Activity
Condense the paragraph beginning "There are people in the therapeutic community" from the passage on dissociative identity disorder below, keeping its main points.

I had heard of DID before. It’s the staple of many a horror plot. But watching Encina’s system describe how their personality had diverged in order to deal with abuse, I felt that a piece of the world I had never understood had fallen into place. The world felt stranger now, but also more real. It was a kind of miracle, but it also made perfect sense, that the mind should do this.

I rang a friend of mine who is a psychotherapist. She has worked with, among others, survivors of trafficking and torture. ‘Is this real?’ I asked. ‘I mean, is this a real thing?’ I wasn’t very articulate.

‘In my experience it’s absolutely real,’ she said.

For over a year I went down a long rabbit hole, reading everything I could get my hands on to do with DID. I suddenly understood what the book was, and where it needed to go.

There are people in the therapeutic community and the world at large who firmly believe the disorder doesn’t exist. DID seems to threaten people’s worldview. Maybe it’s because it interferes with the concept of the soul – the idea that there can be more than one person in a body is somehow terrifying. It certainly disrupts the underlying tenets of many religions.

The stories that accompany this disorder are without exception horrific. It’s the mind’s last resort, when faced with unbearable pain and fear. I am particularly grateful to First Person Plural, one of the major support groups for people with dissociative identity disorder in the UK, for helping me better understand this intricate condition. Their website and online resources are listed at the back of the book.

Provided material
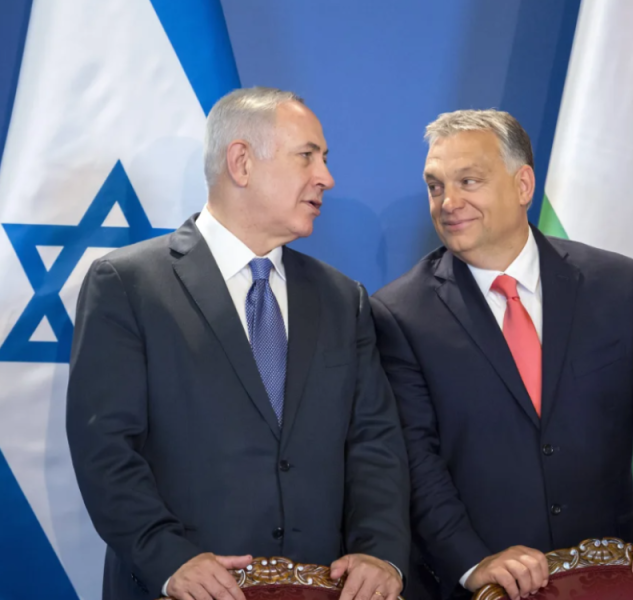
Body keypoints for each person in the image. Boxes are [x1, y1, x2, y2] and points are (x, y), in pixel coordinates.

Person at [67, 87, 409, 600]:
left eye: (324, 158)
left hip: (323, 587)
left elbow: (374, 443)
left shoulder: (343, 299)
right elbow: (105, 448)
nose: (326, 177)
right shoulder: (128, 284)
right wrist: (169, 560)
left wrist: (380, 553)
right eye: (307, 156)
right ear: (242, 162)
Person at [371, 109, 633, 600]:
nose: (448, 202)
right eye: (435, 186)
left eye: (469, 181)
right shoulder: (399, 313)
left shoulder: (620, 286)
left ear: (523, 185)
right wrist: (473, 562)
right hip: (482, 588)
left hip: (613, 579)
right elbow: (414, 461)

Output for this exercise
Some people, both in the therapeutic community and in the wider world, firmly believe DID doesn't exist. The disorder seems to threaten their worldview, perhaps because the terrifying idea of more than one person in a body interferes with the concept of the soul. It certainly disrupts the underlying tenets of many religions.